Cranbrook – stable, ooh look the door is open – well what do you know, the horses have bolted!

Quick, let’s spend lots of money building new stables for new horses … no don’t worry about the doors … we can always retro-fit them if we need them… let’s just employ a lot more people and have a meeting … get the sherry in …

http://www.cranbrookherald.com/news/eddc_s_challenge_cranbrook_grows_while_funds_shrink_1_3833357

Poor, poor Bovis – or is it poor, pathetic East Devon District Council?

EDDC agreed to allow Tesco to drop all the affordable housing on their Seaton site as Tesco said it would be uneconomic for any developer to build there if affordable housing was included.

The Development Management Committee agreed a “surcharge” on the site so that if it DID make a profit, EDDC would see some of it. When the planning consent was ratified, that clause had disappeared. No-one quite understands where, why or how that happened, but it did.

Bovis are currently building the first 50 of a planned 300+ houses on the site (in addition to the McCarthy and Stone 42 apartment block which is on the site previously earmarked for a hotel).
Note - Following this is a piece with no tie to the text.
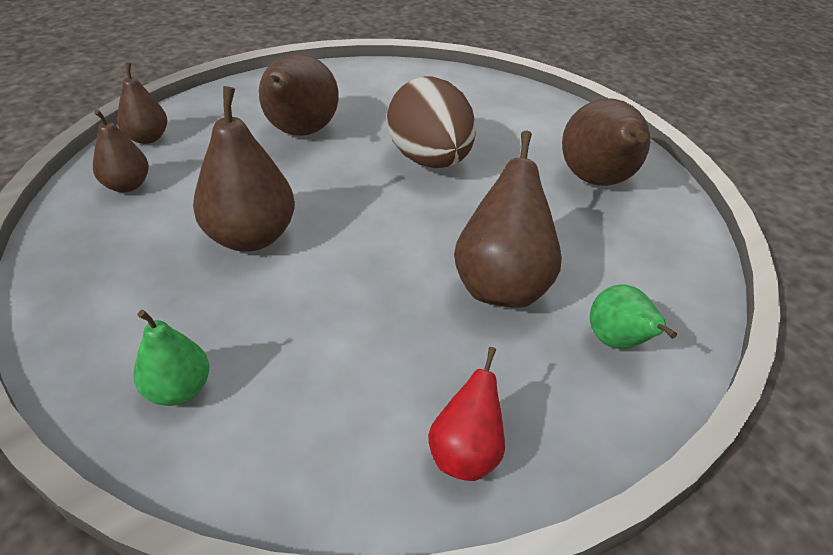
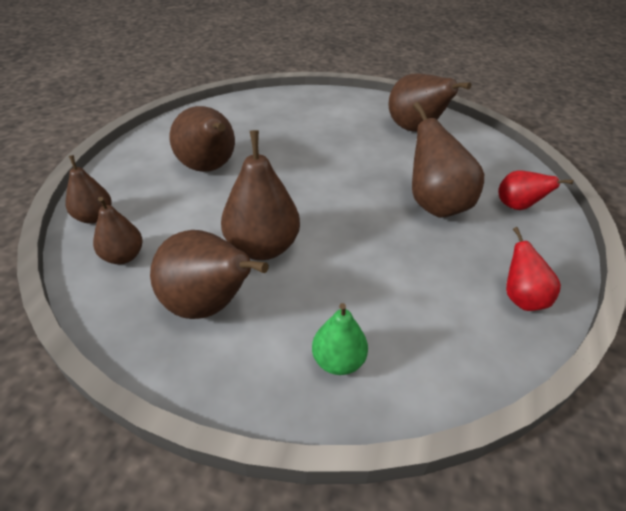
camera: 35 degrees left, 0 degrees up
(138, 268) = (209, 306): none -> brown pear
(430, 160) = (314, 153): brown egg -> none
(618, 342) = (517, 207): green pear -> red pear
Bovis announced yesterday that they expect their profits to be up 10% on last year and is forecasting higher dividends for shareholders. They mention that rising house prices have absorbed increased costs and says they have a substantial order book for 2015.

Lucky Bovis, unlucky Seaton, pathetic East Devon District Council – the developer’s friend.

Is this why our council is dragging its heels on Community Infrastructure Levy?

Oh, the shame of having to pass 25% of it to the town or parish councils!

http://www.nalc.gov.uk/campaign-updates?view=entry&id=69

and this is why developers don’t like it:

http://www.warnergoodman.co.uk/news/2014/10/commercial-property-developers-start-to-see-impact-of-the-community-infrastructure-levy-regulations-2010/

All in all, our local developers must be laughing all the way to the bank: ignoring S106 requirements and having no CIL to worry about.

The council’s CIL draft was thrown out by the Planning Inspector because it was based on the Draft Local Plan figures which he refused to accept because they were out-of-date and not appropriately evidence-based.